Senior Nationals MP Darren Chester says it would be "mind-numbingly stupid" to roll Deputy Prime Minister Michael McCormack before the next election.
Mr Chester predicts the government will be punished at Saturday's Wentworth by-election for dumping Malcolm Turnbull as prime minister.
"I don't know why anyone would think we should change leaders once you see what's happening in Wentworth right now," he told ABC radio on Friday.
"I think it would be mind-numbingly stupid for the Nationals to change leader before the election. Our party has a tradition of loyalty and trust."
Former Nationals leader Barnaby Joyce has made it clear he has ambitions to lead again but says he would only take the job if it was offered to him.
His comments come with Mr McCormack under pressure from some Nationals who describe the deputy prime minister as "ineffective" and believe he's unwilling to stand up to the Liberal party.
Prime Minister Scott Morrison - who ascended to his job in a Liberal leadership spill two months ago - also tried to pour cold water on the Nationals leadership chatter.
"That's just the Canberra bubble going on like it always does," Mr Morrison told the Seven Network.

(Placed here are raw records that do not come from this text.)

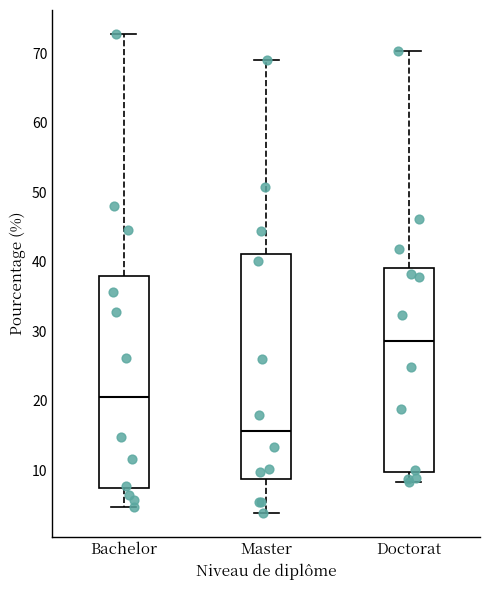

Reading left to right, read every box against the y-axis: the position of its median line, the range the box covers, and the ends of its whiskers. The values are not printed on the chart, so give them approximately, as read against the axis.

Bachelor: median 21, box 7 to 38, whiskers 5 to 73
Master: median 16, box 9 to 41, whiskers 4 to 69
Doctorat: median 29, box 10 to 39, whiskers 8 to 70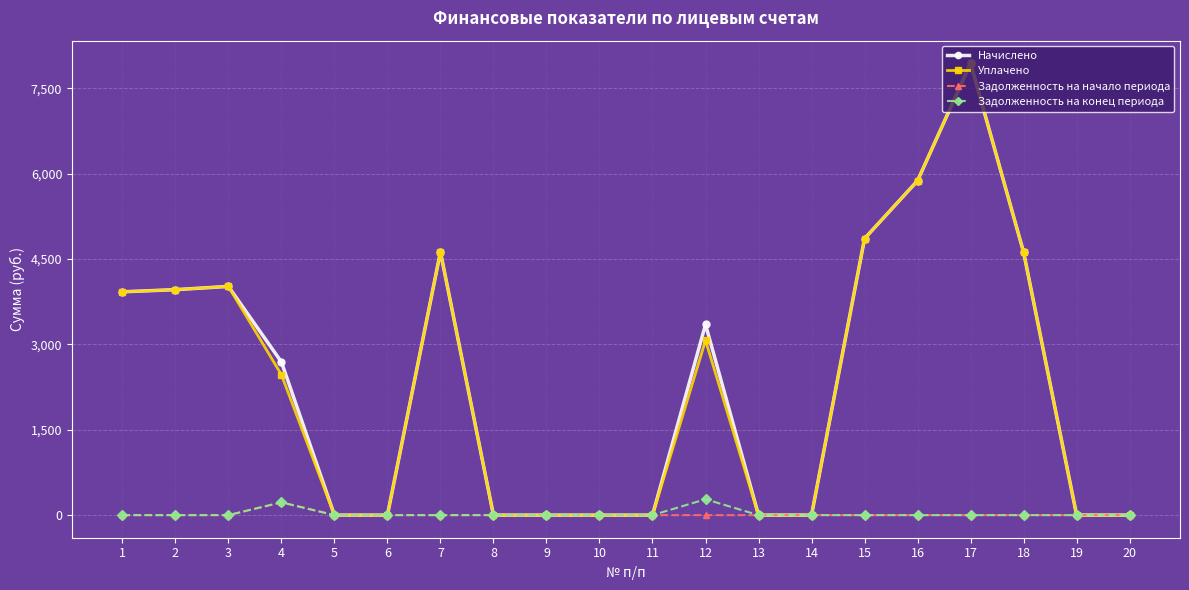

What is the maximum value for Уплачено?

7941.4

Mr Chester, the minister for defence personnel, said a "special kind of madness" descended on Parliament House when unnamed sources started talking up leadership spills.
He said journalists were doing the "dirty work" of internal agitators by not putting names to their quotes.
"I've been talking to my colleagues all week. No one is counting numbers for anyone other than Michael McCormack," Mr Chester said.
There has been speculation Mr Joyce's supporters could try to topple him within days, but the deputy prime minister will not be stepping down.
"The fact is I have the majority support in the National Party," Mr McCormack told reporters on Thursday.
"Not one National Party member has come to me and said they're dissatisfied with anything."
Nationals Senator Matt Canavan agrees with his boss, saying nobody has spoken with him about changing leaders either.
"There's absolutely no sentiment for this; we've got enough to do for regional Australia."
Frontbencher Michelle Landry offered a similar line.
"We know that Barnaby Joyce is very ambitious and would want to go back in that role again but now is certainly Michael's time - he's doing a great job," she told the ABC.
Mr McCormack has led the federal party since February when Mr Joyce resigned after an affair with a former staffer who gave birth earlier this year.
Mr Joyce has confirmed he wants to be Nationals leader again but says he's not actively pursuing it.